Geçmişten Bugüne Bir Deprem Ülkesi…

Lale Özgenel, Prof. Dr.
ODTÜ Mimarlık Fakültesi

Kahramanmaraş depremleri ardından doğaldır ki bilim ve meslek insanları ile uzmanlar disiplinleri ve alanları çerçevesinde afete bilimsel ve etik bir refleks gösteriyor, görüş bildiriyor, tartışıyor, deprem sonrası sürece destek vermeye çalışıyor. Gerek mühendisler, mimarlar, jeologlar, planlamacılar gibi yapılı çevrelerin üretilmesinde rol alan aktörlerin paydaşı oldukları meslek toplulukları gerekse toplum, öncelikle büyük bir insan kaybına yol açan yapısal yıkımlar üzerine konuşuyor, yorum yapıyor. Bu ortamı, sadece bir mimar olarak değil, bir vatandaş olarak da izliyor ve özellikle, son 25 yıl içinde yaşanan her yıkıcı depremin ardından çokça dile getirilen ama birkaç yıl sonra nedense gündem dışı kalan, “Türkiye bir deprem ülkesi” söylemi üzerine düşünüyorum. Türkiye’nin bir deprem ülkesi olduğunun asla unutulmaması gereken bir gerçek olduğunu, her depremin ve deprem sonrasının, can kaybı ve yıkılan yapı sayısı, maddi hasar boyutu gibi rakamsal verilerin değişkenliği dışında benzer bir süreç, bağlam ve tartışma ortamını ortaya çıkardığını, bu anlamda depremin neden siyasi irade ve yerel yönetim gündemlerinin daimi ve başat maddesi ve önceliği olmadığı üzerine düşünüyorum. Bir başka deyişle, Türkiye’nin bir deprem ülkesi olduğu gerçeği karşısında yönetim erkinin ve devlet kurumlarının, neden en kötü deprem senaryosuna en iyi şekilde hazır olma refleksi geliştiremedikleri üzerine düşünüyorum, 17 Ağustos 1999 Düzce ve 6 Şubat 2023 Kahramanmaraş depremlerini yaşamış veya izlemiş herkes gibi. Sadece Marmara bölgesindeki Kuzey Anadolu Fayının son 2000 yıl içinde, 40 tanesi 7 ve üzerinde büyüklükte olmak üzere yaklaşık  600 kaydedilmiş depreme yol açtığı bilinirken (1), depreme karşı sürdürülebilir bir farkındalık ve önlem, afet sonrası müdahale ve rehabilitasyon sürecinin, kültürel tarihi pek çok yıkıcı depremle örülmüş Türkiye gibi bir deprem ülkesinde, tasarlanması ve sürekli geliştirilmesi için daha ne olması lazımdır? 

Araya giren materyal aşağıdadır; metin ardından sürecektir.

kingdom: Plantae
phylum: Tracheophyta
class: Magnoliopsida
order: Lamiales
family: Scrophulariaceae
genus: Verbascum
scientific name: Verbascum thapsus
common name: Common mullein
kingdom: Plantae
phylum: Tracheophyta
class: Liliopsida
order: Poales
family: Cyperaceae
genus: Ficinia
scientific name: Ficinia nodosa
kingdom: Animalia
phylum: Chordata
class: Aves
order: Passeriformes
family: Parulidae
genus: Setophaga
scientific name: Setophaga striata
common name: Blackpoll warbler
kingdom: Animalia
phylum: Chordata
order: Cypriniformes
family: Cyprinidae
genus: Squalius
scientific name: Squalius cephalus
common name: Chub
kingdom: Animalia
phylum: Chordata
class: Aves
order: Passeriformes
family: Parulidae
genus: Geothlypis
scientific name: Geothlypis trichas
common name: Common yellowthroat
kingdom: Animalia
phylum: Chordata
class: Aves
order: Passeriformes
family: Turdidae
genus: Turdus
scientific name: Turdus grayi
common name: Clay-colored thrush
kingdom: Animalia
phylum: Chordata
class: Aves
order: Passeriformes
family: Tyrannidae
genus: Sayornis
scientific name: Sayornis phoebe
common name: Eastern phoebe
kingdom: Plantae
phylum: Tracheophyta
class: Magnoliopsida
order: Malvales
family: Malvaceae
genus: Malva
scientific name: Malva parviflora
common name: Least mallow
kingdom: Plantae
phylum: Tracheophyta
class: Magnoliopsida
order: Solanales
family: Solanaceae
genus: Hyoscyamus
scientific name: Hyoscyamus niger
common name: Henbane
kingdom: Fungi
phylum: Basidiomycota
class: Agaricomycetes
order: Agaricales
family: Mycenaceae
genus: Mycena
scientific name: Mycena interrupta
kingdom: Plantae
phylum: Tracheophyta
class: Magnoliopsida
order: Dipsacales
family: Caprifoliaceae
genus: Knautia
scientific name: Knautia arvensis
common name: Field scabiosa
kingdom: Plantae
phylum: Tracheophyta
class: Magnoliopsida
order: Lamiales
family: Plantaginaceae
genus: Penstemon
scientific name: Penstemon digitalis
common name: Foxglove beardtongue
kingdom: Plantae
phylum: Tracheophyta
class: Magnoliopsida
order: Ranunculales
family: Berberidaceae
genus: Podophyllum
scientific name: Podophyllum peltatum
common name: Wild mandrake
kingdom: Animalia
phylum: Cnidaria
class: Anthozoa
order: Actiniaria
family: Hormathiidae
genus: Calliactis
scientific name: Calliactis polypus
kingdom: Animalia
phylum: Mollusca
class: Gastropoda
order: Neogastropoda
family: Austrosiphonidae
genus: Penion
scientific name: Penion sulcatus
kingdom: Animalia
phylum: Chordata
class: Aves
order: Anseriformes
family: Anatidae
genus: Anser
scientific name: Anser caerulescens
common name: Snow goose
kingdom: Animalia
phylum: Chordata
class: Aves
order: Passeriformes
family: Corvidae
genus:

Türkiye’nin sismik afet tarihinden birkaç örneğe kısaca bakalım. Okuduklarınız aşina gelecek.  

Milattan önce 17’de Ege’de, “Lidya Depremi” olarak anılan büyük bir deprem olur (MÖ. 23’de en az bir başka deprem daha olduğu bilinir). Romalı tarihçiler Tacitus ve Yaşlı Pliny (Pliny the Elder) ile Yunanlı tarihçiler Strabon ve Eusebius, depreme şahit olmamışlardır, ama deprem hakkında bildiklerini, duyduklarını bilgi olarak aktarırlar. Pliny’ye göre bu deprem, insanlık hafızasının şahit olduğu en büyük depremdir. Tacitus, birçok kişinin kendi evlerinin çöken çatıları ve duvarları altında kalarak öldüğünü, evlerinden kaçabilen insanların da dramatik bir biçimde, yerde oluşan deliklere düşerek öldüklerini anlatır. Tarihçilerin aktardıklarına göre, MS. 17 depremi gece olmuştur, depremin merkezi Efes, Sardis veya Magnesia antik  kentlerinin yakınındadır ve en az oniki şehir kısmen ya da tamamen yerle bir olmuştur: Sardis (Manisa), Magnesia on the Sipylus (Manisa), Philadelphia (Manisa), Tmolus (İzmir), Cyme (İzmir), Temnos (İzmir), Myrina (İzmir), Apollonis (Manisa), Hyrkanis (Manisa), Mostene (Manisa), Aegeae (Manisa) ve Hierocaesarea (Manisa). Ayrıca Pergamon (İzmir), Ephesus (İzmir) ve Kibyra (Burdur) kentleri de, büyük olasılıkla aynı yıl içinde gerçekleşen bir başka depremden veya MS. 23 depreminden nasibini almıştır. Depremin, büyük can, mal ve yapı kaybına yol açmasının yanısıra ekonomik ve ticari anlamda da yıkıcı etkileri olmuş, Anadolu’yla (o zamanki adıyla Küçük Asya) yapılan ticaret fiilen kesintiye uğramıştır. Roma İmparatoru Tiberius, felaketin büyüklüğünü bildirmesi ve yardımları koordine etmesi için derhal bölgeye bir Roma Senatosu üyesi göndermiş, depremden en çok etkilenen kent olan Sardis’in yeniden inşası için ise kendi servetinden kente 100.000 sesterces (2) maddi yardımda bulunmuş, kentlerde yaşamakta olan toplulukların ve vatandaşların beş yıl süreyle vergiden muaf tutulması sağlayarak, hızlı bir toparlanma süreci başlatmıştır. Bu ayrıcalığı bu kadar uzun süre vermiş olması, şehirlerin uğradığı yıkımın derecesinin çarpıcı bir kanıtı olarak görülmüştür. İmparatorun diğer kentlere de maddi yardım yaptığı bilinmekle birlikte, yardımların miktarı hakkında bir bilgi yoktur.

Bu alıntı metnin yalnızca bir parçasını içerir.